**WHAT YOU WILL DO**.
Find each line of the data that contains the string "context", and copy those lines.

* Begin SUPPLIED INFORMATION *

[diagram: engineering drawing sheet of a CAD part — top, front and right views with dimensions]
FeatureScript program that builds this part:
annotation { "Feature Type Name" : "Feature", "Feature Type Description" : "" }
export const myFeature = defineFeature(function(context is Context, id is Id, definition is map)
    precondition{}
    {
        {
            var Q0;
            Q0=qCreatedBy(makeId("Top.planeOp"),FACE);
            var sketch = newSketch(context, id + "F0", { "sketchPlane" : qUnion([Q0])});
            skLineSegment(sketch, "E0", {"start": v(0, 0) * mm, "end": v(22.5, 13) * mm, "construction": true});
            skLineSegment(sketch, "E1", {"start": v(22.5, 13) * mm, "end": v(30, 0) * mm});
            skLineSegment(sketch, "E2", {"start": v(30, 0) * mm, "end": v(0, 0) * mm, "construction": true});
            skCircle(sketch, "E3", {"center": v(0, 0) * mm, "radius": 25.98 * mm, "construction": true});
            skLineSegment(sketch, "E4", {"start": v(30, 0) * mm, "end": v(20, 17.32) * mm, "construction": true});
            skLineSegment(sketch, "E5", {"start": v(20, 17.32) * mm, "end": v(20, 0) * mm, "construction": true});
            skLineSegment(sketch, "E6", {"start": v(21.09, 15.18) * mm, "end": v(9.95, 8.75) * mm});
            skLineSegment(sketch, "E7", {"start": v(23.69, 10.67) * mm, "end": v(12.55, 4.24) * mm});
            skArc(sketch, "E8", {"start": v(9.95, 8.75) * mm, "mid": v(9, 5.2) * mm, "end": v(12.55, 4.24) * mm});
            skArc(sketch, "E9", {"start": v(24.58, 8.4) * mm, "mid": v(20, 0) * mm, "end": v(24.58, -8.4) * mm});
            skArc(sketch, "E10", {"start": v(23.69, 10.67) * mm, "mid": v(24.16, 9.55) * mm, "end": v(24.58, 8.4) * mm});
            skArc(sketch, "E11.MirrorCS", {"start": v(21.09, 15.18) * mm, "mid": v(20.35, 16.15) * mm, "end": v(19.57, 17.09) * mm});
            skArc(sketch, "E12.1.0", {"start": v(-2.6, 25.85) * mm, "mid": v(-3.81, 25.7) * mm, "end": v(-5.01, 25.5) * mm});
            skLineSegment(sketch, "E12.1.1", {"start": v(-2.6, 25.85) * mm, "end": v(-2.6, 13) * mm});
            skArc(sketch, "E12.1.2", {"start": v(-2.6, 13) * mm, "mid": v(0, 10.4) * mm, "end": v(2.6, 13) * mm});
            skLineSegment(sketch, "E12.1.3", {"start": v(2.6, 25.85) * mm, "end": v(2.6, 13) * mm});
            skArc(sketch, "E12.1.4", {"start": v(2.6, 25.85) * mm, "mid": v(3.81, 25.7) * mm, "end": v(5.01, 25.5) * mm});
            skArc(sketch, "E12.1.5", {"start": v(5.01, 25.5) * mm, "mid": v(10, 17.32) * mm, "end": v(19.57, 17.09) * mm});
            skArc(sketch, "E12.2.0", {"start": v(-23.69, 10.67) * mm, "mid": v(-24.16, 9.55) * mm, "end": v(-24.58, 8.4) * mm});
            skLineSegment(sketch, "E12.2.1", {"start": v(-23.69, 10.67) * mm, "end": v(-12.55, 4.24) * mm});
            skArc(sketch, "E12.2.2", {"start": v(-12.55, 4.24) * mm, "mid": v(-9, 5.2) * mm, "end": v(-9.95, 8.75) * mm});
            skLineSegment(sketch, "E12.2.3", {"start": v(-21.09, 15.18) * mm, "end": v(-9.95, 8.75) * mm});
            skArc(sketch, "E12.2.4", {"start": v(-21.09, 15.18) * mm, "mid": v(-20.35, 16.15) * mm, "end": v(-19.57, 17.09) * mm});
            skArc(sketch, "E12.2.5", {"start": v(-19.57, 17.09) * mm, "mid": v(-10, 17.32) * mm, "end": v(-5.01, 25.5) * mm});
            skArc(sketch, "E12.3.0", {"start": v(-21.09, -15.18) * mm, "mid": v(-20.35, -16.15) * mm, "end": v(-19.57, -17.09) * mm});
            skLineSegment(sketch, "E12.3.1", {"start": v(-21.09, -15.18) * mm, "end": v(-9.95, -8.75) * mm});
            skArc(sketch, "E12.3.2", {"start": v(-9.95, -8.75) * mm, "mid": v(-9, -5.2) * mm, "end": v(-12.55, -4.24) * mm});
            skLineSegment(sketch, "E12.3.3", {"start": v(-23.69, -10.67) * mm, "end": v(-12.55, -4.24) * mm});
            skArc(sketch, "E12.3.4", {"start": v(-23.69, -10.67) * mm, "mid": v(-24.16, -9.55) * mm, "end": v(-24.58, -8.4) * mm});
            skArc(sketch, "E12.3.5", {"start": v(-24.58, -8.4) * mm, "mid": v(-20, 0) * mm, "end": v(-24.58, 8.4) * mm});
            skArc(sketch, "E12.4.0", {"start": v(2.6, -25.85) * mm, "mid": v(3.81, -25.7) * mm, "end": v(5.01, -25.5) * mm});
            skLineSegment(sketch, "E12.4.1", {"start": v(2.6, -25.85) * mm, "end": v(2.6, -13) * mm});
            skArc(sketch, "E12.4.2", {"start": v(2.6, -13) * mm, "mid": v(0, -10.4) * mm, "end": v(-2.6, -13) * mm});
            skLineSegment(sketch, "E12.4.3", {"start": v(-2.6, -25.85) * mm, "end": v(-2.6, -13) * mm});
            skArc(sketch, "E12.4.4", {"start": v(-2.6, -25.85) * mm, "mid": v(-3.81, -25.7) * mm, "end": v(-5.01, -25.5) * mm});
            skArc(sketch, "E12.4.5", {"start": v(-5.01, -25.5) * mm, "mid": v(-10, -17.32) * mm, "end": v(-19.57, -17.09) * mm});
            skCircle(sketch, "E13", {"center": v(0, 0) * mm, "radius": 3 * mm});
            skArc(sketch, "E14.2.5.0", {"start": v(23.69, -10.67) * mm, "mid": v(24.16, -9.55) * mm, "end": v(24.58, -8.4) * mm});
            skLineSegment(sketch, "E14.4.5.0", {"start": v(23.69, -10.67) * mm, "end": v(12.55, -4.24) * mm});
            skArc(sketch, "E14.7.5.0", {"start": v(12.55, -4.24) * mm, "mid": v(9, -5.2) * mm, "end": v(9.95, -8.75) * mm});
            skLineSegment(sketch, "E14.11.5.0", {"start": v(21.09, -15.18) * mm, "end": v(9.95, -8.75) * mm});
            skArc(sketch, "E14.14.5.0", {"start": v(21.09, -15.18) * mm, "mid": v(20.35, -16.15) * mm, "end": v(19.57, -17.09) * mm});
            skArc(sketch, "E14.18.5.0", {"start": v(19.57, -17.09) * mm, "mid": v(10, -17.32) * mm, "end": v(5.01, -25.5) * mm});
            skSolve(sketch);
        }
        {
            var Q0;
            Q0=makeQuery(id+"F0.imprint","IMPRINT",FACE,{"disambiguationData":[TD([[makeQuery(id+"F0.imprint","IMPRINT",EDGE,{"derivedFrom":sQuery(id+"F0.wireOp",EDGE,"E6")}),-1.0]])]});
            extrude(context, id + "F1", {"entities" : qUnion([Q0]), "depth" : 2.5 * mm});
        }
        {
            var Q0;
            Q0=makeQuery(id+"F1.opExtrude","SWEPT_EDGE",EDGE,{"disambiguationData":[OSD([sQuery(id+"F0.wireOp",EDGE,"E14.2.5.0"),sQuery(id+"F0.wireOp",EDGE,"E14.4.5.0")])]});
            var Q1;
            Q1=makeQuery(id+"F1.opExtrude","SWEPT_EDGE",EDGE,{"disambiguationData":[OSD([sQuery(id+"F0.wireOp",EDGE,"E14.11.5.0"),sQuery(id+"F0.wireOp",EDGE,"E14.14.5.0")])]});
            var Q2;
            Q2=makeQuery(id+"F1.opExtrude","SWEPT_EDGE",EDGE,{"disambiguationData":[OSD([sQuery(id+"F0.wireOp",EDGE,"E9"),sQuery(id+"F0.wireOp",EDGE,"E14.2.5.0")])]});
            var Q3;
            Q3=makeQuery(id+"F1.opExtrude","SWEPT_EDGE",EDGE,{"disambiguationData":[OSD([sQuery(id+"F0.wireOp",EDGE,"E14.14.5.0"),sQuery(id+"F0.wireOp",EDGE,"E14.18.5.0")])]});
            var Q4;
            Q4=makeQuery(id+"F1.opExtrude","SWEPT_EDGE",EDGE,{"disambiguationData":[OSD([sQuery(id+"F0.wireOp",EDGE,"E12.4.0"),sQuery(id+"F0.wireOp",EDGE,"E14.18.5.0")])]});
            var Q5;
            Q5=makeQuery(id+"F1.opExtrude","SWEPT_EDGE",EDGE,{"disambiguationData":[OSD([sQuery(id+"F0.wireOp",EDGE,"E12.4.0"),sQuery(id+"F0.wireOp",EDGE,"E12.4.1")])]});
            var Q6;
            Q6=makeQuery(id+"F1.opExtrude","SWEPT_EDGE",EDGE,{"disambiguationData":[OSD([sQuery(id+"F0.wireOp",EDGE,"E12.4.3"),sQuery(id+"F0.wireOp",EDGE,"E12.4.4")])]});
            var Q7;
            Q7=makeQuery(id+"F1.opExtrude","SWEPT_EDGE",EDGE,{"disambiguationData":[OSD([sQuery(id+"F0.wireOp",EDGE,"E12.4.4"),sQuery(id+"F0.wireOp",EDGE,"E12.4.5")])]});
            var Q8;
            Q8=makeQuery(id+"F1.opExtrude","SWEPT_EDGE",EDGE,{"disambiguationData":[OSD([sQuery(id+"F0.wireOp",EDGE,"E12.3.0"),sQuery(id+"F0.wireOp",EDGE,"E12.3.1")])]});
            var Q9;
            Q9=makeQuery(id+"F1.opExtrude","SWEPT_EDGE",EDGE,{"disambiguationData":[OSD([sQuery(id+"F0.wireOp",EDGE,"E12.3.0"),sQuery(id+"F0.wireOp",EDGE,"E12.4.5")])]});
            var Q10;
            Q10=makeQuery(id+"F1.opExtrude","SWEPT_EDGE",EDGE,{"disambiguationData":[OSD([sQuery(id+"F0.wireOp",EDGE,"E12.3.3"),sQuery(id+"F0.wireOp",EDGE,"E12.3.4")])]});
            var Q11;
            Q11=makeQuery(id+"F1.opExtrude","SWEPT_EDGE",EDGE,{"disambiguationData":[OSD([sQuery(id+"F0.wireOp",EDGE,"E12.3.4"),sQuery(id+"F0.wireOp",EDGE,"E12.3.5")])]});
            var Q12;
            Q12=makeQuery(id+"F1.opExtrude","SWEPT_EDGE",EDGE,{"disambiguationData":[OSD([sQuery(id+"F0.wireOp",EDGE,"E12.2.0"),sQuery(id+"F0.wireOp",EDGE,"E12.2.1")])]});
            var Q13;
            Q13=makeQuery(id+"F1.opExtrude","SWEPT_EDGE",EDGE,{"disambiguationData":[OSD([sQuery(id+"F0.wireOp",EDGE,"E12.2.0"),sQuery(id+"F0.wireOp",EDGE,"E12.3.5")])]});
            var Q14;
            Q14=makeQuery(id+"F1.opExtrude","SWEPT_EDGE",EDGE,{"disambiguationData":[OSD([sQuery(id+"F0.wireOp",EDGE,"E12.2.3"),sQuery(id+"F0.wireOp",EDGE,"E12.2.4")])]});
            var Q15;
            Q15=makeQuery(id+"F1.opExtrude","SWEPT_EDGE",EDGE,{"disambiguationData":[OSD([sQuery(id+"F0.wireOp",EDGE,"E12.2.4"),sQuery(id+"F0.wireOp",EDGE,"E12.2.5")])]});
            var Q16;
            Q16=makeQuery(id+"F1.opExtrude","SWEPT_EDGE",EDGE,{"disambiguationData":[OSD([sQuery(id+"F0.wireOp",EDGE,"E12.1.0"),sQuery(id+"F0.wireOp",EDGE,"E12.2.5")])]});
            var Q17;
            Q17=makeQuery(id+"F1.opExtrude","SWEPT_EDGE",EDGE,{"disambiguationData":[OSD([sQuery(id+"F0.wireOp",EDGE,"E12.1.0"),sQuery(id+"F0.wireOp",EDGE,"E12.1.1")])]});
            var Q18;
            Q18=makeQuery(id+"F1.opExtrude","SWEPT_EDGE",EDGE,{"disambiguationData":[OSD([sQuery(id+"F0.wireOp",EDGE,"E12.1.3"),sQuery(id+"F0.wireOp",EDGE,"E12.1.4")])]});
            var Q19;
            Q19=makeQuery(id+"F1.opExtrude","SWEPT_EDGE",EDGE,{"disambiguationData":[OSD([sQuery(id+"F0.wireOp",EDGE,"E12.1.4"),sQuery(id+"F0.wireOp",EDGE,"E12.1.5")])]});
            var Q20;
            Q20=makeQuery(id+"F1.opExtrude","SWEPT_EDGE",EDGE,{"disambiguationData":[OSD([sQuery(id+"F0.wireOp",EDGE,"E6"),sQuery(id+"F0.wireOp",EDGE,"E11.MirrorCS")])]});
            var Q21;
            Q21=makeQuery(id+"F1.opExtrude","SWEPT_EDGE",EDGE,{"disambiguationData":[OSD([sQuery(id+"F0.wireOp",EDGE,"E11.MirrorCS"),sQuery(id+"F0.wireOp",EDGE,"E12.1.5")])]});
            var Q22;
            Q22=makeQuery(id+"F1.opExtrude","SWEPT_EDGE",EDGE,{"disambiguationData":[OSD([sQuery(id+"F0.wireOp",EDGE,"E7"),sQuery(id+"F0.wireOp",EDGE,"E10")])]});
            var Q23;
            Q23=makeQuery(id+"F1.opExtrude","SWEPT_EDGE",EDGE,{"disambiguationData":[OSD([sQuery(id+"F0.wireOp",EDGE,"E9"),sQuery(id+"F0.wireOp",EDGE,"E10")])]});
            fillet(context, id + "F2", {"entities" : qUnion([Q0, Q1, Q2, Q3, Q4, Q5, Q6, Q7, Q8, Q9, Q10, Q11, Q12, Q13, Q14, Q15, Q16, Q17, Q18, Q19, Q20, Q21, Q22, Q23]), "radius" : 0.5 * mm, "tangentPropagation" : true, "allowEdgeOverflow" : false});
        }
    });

* End SUPPLIED INFORMATION *

**ANSWER TO THE PROBLEM**.
export const myFeature = defineFeature(function(context is Context, id is Id, definition is map)
            var sketch = newSketch(context, id + "F0", { "sketchPlane" : qUnion([Q0])});
            extrude(context, id + "F1", {"entities" : qUnion([Q0]), "depth" : 2.5 * mm});
            fillet(context, id + "F2", {"entities" : qUnion([Q0, Q1, Q2, Q3, Q4, Q5, Q6, Q7, Q8, Q9, Q10, Q11, Q12, Q13, Q14, Q15, Q16, Q17, Q18, Q19, Q20, Q21, Q22, Q23]), "radius" : 0.5 * mm, "tangentPropagation" : true, "allowEdgeOverflow" : false});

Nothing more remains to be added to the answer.